“The great beast rolled over on his side so that Lucy fell, half sitting and half lying between his front paws. He bent forward and just touched her nose with his tongue. His warm breath came all round her. She gazed up into the large wise face.
“Welcome, child,” he said.
“Aslan,” said Lucy, “you’re bigger.”
“That is because you are older, little one,” answered he.
“Not because you are?”
“I am not. But every year you grow, you will find me bigger.”
–Excerpt from “Prince Caspian” CS Lewis
Many people use the illustration of an onion to describe how you can peel back layer after layer and eventually reach the core of the person or matter. Most of the time I think it gets used to explain someone who may have more brokenness and compensations than wholesome complexity, but I suppose that’s a matter for another time. I’d like to take that picture and work it exactly backwards, from the inside out.

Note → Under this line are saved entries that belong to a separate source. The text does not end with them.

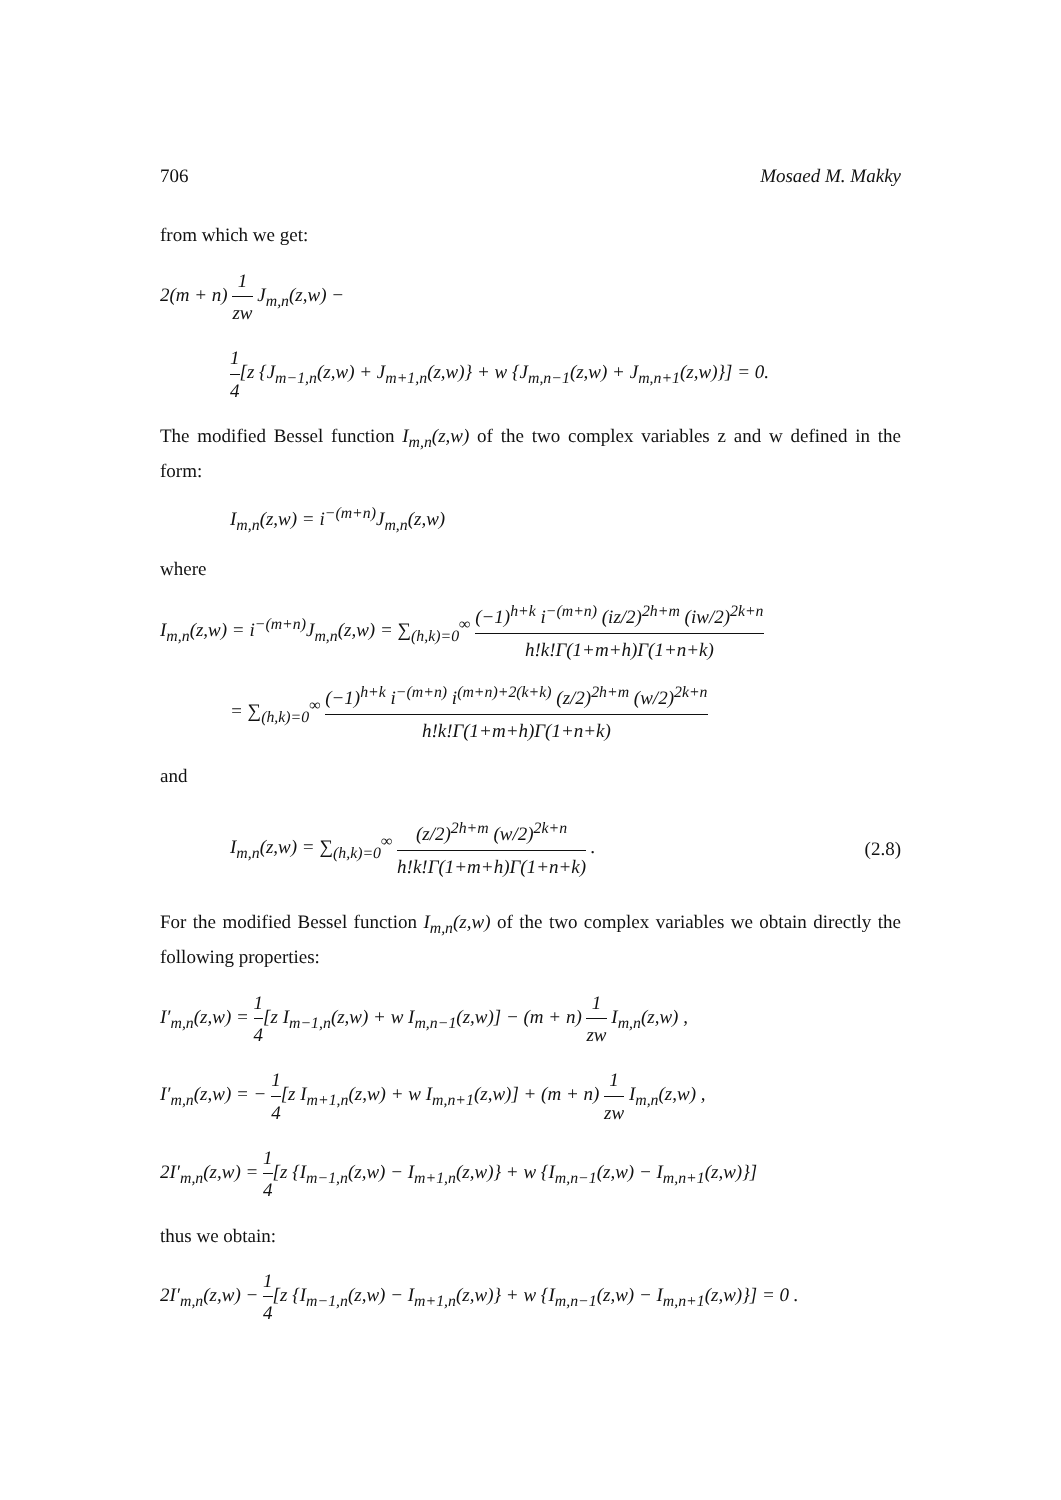706 Mosaed M. Makky
from which we get:
2(m + n) 1 zw J<sub>m,n</sub>(z,w) −
1 4[z {J<sub>m−1,n</sub>(z,w) + J<sub>m+1,n</sub>(z,w)} + w {J<sub>m,n−1</sub>(z,w) + J<sub>m,n+1</sub>(z,w)}] = 0.
The modified Bessel function I<sub>m,n</sub>(z,w) of the two complex variables z and w defined in the form:
I<sub>m,n</sub>(z,w) = i<sup>−(m+n)</sup>J<sub>m,n</sub>(z,w)
where
I<sub>m,n</sub>(z,w) = i<sup>−(m+n)</sup>J<sub>m,n</sub>(z,w) = ∑<sub>(h,k)=0</sub><sup>∞</sup> (−1)<sup>h+k</sup> i<sup>−(m+n)</sup> (iz/2)<sup>2h+m</sup> (iw/2)<sup>2k+n</sup> h!k!Γ(1+m+h)Γ(1+n+k)
= ∑<sub>(h,k)=0</sub><sup>∞</sup> (−1)<sup>h+k</sup> i<sup>−(m+n)</sup> i<sup>(m+n)+2(k+k)</sup> (z/2)<sup>2h+m</sup> (w/2)<sup>2k+n</sup> h!k!Γ(1+m+h)Γ(1+n+k)
and
I<sub>m,n</sub>(z,w) = ∑<sub>(h,k)=0</sub><sup>∞</sup> (z/2)<sup>2h+m</sup> (w/2)<sup>2k+n</sup> h!k!Γ(1+m+h)Γ(1+n+k) .
(2.8)
For the modified Bessel function I<sub>m,n</sub>(z,w) of the two complex variables we obtain directly the following properties:
I′<sub>m,n</sub>(z,w) = 1 4[z I<sub>m−1,n</sub>(z,w) + w I<sub>m,n−1</sub>(z,w)] − (m + n) 1 zw I<sub>m,n</sub>(z,w) ,
I′<sub>m,n</sub>(z,w) = − 1 4[z I<sub>m+1,n</sub>(z,w) + w I<sub>m,n+1</sub>(z,w)] + (m + n) 1 zw I<sub>m,n</sub>(z,w) ,
2I′<sub>m,n</sub>(z,w) = 1 4[z {I<sub>m−1,n</sub>(z,w) − I<sub>m+1,n</sub>(z,w)} + w {I<sub>m,n−1</sub>(z,w) − I<sub>m,n+1</sub>(z,w)}]
thus we obtain:
2I′<sub>m,n</sub>(z,w) − 1 4[z {I<sub>m−1,n</sub>(z,w) − I<sub>m+1,n</sub>(z,w)} + w {I<sub>m,n−1</sub>(z,w) − I<sub>m,n+1</sub>(z,w)}] = 0 .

Let’s start at the smallest part of the onion, the core, and suppose that it is your view of God at present. You can see that much of Who He is, how He interacts with the world, and what He has done with your life. It’s all you see right now. Then God takes you through a season of growth or reveals a particular insight, and suddenly you see that there is a layer OUTSIDE of the one you knew. The onion is bigger! This ring is a whole new experience. You see something about God you didn’t see before. You see the world through a new lens. God just got bigger to you. He was really that size all the time, but some part of Him that was invisible became visible, just as you moved outside of the center of the onion and saw there was another ring.
It is a marvel to me to think that when I look at the world around me, as I walk through my day, there are rings upon rings of the onion that I haven’t seen yet. There are facets of God’s character that are invisible to me now, but they are there. They are around me. He is functioning entirely true to Himself, whether I am big enough to see Him or not.
I love the picture as Lewis paints it with Aslan. The lion did not grow, but because Lucy did, he seemed bigger to her. Our God will never lose that capacity to grow bigger every time we do. It is an amazing thing.
May you NEVER lose the hunger to see the ring outside the one you know.
Very enjoyable post, insightful.
It’s interesting that C.S.Lewis spoke about the “inner circle” and also used the rings of an onion to illustrate. He was speaking of the minority of people who keep on keeping on–those who persist in their callings/giftings–those who will not look back or fall away or get distracted. The inner circle is available to all, but only a minority will be there–the inner circle is like a tesseract–bigger on the inside than it is on the outside.